## RAW RECORDS
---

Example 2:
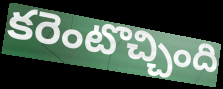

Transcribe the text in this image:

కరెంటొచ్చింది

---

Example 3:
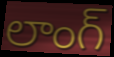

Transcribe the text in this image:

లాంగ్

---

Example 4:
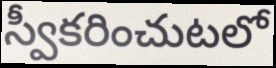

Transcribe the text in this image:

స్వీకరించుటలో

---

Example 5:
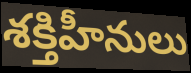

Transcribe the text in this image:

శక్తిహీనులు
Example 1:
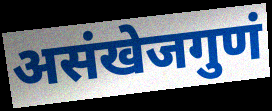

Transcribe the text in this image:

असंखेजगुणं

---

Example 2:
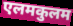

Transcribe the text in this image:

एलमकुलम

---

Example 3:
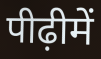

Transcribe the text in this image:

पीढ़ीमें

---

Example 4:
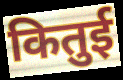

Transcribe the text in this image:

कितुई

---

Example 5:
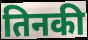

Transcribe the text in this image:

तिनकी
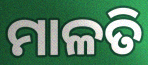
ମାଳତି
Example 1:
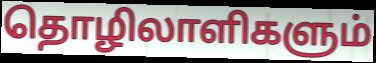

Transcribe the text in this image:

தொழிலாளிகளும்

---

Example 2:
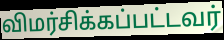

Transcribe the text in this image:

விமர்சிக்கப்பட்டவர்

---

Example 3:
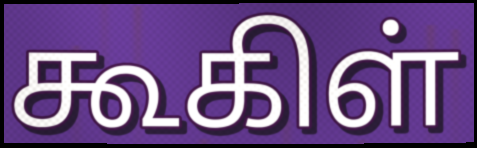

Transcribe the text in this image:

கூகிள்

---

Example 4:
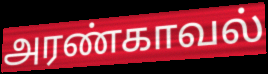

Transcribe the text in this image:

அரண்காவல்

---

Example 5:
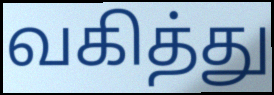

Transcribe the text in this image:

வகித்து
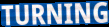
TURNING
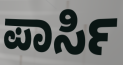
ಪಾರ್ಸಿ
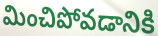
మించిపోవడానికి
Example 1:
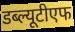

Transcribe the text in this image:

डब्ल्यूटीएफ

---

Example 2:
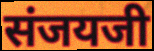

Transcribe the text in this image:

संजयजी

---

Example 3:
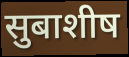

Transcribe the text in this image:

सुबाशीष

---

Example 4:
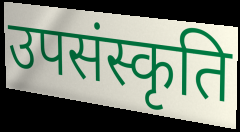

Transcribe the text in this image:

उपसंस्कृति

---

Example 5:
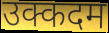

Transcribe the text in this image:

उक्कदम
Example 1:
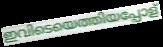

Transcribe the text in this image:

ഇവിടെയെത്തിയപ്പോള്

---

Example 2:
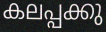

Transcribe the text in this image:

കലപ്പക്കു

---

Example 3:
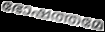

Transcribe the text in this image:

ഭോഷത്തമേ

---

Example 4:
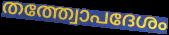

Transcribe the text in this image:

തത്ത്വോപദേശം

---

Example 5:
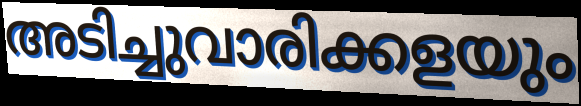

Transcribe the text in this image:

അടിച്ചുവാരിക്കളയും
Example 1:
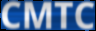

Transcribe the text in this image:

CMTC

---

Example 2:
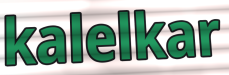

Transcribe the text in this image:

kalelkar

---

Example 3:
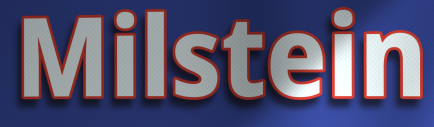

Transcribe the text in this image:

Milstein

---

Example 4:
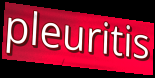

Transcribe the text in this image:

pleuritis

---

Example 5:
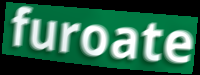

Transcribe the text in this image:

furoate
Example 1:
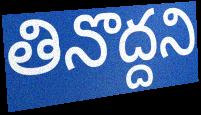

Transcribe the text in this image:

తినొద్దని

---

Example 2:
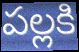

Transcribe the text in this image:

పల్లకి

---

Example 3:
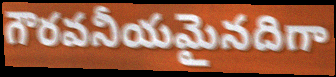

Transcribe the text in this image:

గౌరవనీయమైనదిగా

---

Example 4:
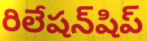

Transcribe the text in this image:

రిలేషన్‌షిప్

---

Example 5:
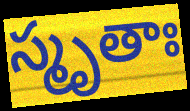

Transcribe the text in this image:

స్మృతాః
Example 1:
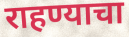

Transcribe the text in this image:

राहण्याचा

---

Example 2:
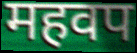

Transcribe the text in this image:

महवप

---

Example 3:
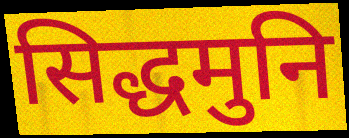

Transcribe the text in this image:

## WHAT YOU HAVE TO DO
Please format all of the material above as a numbered list with one line per item, skipping blank lines and leaving out the pictures.

## SOLUTION FOR THIS PROBLEM
1. ---
2. Example 2:
3. Transcribe the text in this image:
4. కరెంటొచ్చింది
5. ---
6. Example 3:
7. Transcribe the text in this image:
8. లాంగ్
9. ---
10. Example 4:
11. Transcribe the text in this image:
12. స్వీకరించుటలో
13. ---
14. Example 5:
15. Transcribe the text in this image:
16. శక్తిహీనులు
17. Example 1:
18. Transcribe the text in this image:
19. असंखेजगुणं
20. ---
21. Example 2:
22. Transcribe the text in this image:
23. एलमकुलम
24. ---
25. Example 3:
26. Transcribe the text in this image:
27. पीढ़ीमें
28. ---
29. Example 4:
30. Transcribe the text in this image:
31. कितुई
32. ---
33. Example 5:
34. Transcribe the text in this image:
35. तिनकी
36. ମାଳତି
37. Example 1:
38. Transcribe the text in this image:
39. தொழிலாளிகளும்
40. ---
41. Example 2:
42. Transcribe the text in this image:
43. விமர்சிக்கப்பட்டவர்
44. ---
45. Example 3:
46. Transcribe the text in this image:
47. கூகிள்
48. ---
49. Example 4:
50. Transcribe the text in this image:
51. அரண்காவல்
52. ---
53. Example 5:
54. Transcribe the text in this image:
55. வகித்து
56. TURNING
57. ಪಾರ್ಸಿ
58. మించిపోవడానికి
59. Example 1:
60. Transcribe the text in this image:
61. डब्ल्यूटीएफ
62. ---
63. Example 2:
64. Transcribe the text in this image:
65. संजयजी
66. ---
67. Example 3:
68. Transcribe the text in this image:
69. सुबाशीष
70. ---
71. Example 4:
72. Transcribe the text in this image:
73. उपसंस्कृति
74. ---
75. Example 5:
76. Transcribe the text in this image:
77. उक्कदम
78. Example 1:
79. Transcribe the text in this image:
80. ഇവിടെയെത്തിയപ്പോള്
81. ---
82. Example 2:
83. Transcribe the text in this image:
84. കലപ്പക്കു
85. ---
86. Example 3:
87. Transcribe the text in this image:
88. ഭോഷത്തമേ
89. ---
90. Example 4:
91. Transcribe the text in this image:
92. തത്ത്വോപദേശം
93. ---
94. Example 5:
95. Transcribe the text in this image:
96. അടിച്ചുവാരിക്കളയും
97. Example 1:
98. Transcribe the text in this image:
99. CMTC
100. ---
101. Example 2:
102. Transcribe the text in this image:
103. kalelkar
104. ---
105. Example 3:
106. Transcribe the text in this image:
107. Milstein
108. ---
109. Example 4:
110. Transcribe the text in this image:
111. pleuritis
112. ---
113. Example 5:
114. Transcribe the text in this image:
115. furoate
116. Example 1:
117. Transcribe the text in this image:
118. తినొద్దని
119. ---
120. Example 2:
121. Transcribe the text in this image:
122. పల్లకి
123. ---
124. Example 3:
125. Transcribe the text in this image:
126. గౌరవనీయమైనదిగా
127. ---
128. Example 4:
129. Transcribe the text in this image:
130. రిలేషన్‌షిప్
131. ---
132. Example 5:
133. Transcribe the text in this image:
134. స్మృతాః
135. Example 1:
136. Transcribe the text in this image:
137. राहण्याचा
138. ---
139. Example 2:
140. Transcribe the text in this image:
141. महवप
142. ---
143. Example 3:
144. Transcribe the text in this image:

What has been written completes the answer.